Exercise details:
Only the lines below starting at the one that contains "<source format=gbr>" and ending at the one that contains "Y-173596D01*" are to be reproduced, exactly and with both ends kept.

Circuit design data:

______

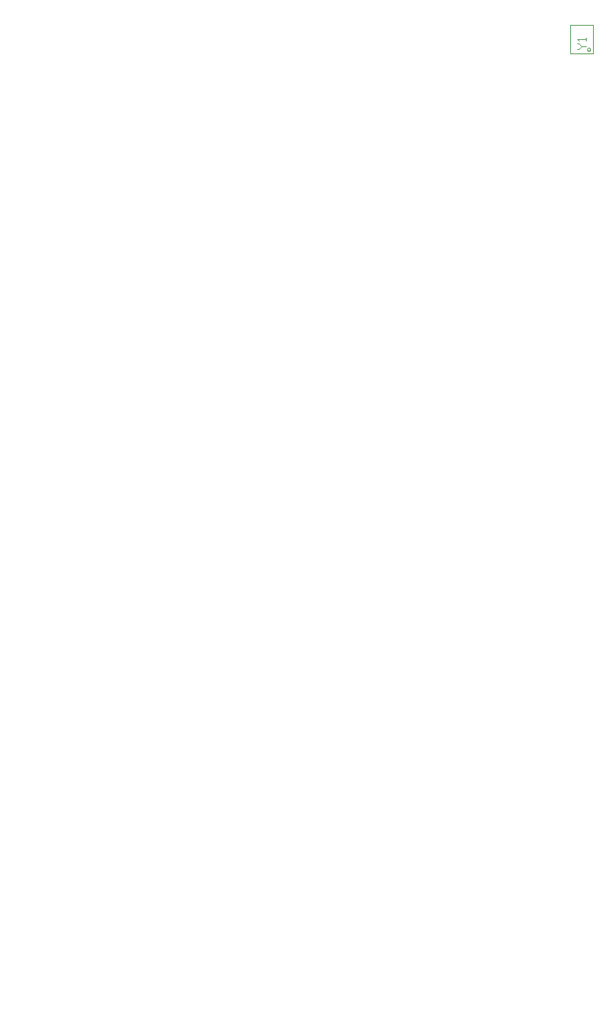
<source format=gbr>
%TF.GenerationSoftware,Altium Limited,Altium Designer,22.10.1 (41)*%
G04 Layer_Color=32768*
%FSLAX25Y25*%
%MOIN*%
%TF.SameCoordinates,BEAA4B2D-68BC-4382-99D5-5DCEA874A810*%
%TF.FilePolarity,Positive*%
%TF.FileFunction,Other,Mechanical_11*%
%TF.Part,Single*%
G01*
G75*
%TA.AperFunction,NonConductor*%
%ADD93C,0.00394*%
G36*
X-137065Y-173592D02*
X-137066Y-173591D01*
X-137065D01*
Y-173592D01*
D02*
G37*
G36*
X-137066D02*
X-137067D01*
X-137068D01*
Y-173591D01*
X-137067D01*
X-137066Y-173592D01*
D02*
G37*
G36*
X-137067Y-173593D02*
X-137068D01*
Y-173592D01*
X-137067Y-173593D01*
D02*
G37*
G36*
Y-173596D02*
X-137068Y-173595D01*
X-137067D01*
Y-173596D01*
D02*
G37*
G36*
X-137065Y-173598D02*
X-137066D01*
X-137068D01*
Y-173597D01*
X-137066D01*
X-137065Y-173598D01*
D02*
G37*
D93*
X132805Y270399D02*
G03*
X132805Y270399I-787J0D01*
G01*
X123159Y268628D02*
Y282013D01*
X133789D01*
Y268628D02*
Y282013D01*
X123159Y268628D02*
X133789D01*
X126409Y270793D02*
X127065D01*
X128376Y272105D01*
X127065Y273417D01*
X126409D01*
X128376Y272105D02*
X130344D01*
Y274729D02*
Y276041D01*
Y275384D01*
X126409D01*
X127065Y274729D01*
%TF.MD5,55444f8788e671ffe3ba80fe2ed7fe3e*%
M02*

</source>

______

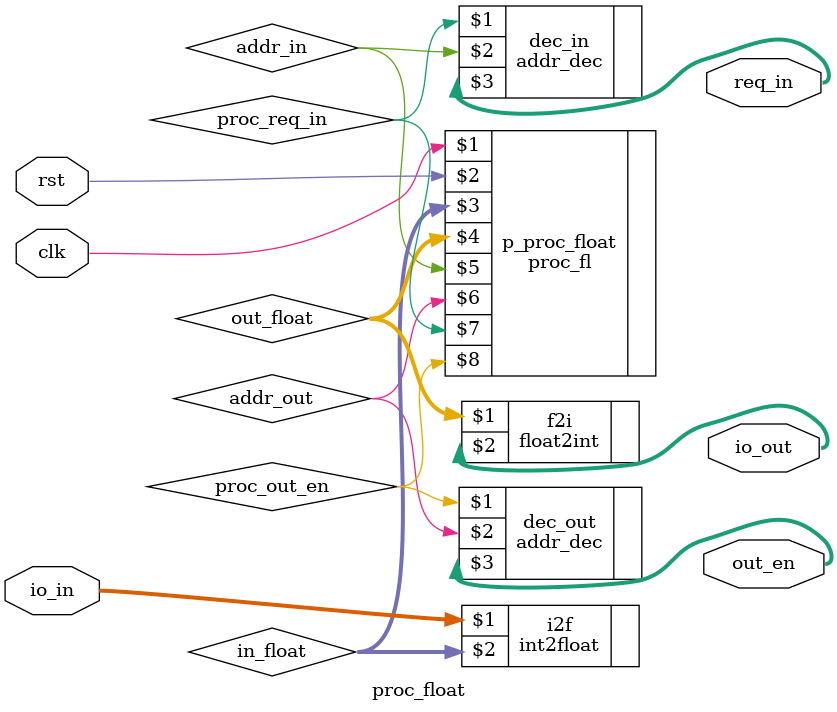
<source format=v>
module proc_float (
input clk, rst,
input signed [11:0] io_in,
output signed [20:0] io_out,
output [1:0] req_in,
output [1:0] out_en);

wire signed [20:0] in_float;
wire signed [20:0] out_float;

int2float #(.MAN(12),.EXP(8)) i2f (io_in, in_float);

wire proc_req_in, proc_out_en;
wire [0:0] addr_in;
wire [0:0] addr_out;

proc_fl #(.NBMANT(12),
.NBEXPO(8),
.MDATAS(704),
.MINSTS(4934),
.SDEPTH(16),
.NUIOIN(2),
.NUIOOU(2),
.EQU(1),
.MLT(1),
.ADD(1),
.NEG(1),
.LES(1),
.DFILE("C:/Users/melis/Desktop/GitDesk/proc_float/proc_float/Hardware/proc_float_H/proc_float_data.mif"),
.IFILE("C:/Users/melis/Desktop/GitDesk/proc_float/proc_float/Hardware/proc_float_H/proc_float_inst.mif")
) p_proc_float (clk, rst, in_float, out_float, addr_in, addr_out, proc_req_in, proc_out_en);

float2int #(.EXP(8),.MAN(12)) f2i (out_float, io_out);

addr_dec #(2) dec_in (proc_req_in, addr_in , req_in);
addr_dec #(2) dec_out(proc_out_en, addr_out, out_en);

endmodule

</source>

______

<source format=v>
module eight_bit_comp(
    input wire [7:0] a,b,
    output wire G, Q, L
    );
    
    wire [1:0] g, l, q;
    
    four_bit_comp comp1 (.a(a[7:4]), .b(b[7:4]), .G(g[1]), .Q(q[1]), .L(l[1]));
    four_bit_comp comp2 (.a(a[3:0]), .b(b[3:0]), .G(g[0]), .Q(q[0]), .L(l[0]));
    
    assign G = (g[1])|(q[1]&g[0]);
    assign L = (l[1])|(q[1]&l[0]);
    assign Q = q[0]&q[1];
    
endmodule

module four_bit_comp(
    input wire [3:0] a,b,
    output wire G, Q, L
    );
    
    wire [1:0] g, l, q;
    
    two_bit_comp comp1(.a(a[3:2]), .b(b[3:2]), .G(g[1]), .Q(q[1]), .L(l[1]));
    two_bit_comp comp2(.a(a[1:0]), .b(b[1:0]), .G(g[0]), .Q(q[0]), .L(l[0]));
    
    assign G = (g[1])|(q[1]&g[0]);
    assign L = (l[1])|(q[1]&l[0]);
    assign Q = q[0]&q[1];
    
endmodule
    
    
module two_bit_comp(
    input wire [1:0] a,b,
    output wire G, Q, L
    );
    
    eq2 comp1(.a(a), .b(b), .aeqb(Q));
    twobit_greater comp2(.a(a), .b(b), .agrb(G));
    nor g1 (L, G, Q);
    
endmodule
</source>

______

Response:
<source format=gbr>
%TF.GenerationSoftware,Altium Limited,Altium Designer,22.10.1 (41)*%
G04 Layer_Color=32768*
%FSLAX25Y25*%
%MOIN*%
%TF.SameCoordinates,BEAA4B2D-68BC-4382-99D5-5DCEA874A810*%
%TF.FilePolarity,Positive*%
%TF.FileFunction,Other,Mechanical_11*%
%TF.Part,Single*%
G01*
G75*
%TA.AperFunction,NonConductor*%
%ADD93C,0.00394*%
G36*
X-137065Y-173592D02*
X-137066Y-173591D01*
X-137065D01*
Y-173592D01*
D02*
G37*
G36*
X-137066D02*
X-137067D01*
X-137068D01*
Y-173591D01*
X-137067D01*
X-137066Y-173592D01*
D02*
G37*
G36*
X-137067Y-173593D02*
X-137068D01*
Y-173592D01*
X-137067Y-173593D01*
D02*
G37*
G36*
Y-173596D02*
X-137068Y-173595D01*
X-137067D01*
Y-173596D01*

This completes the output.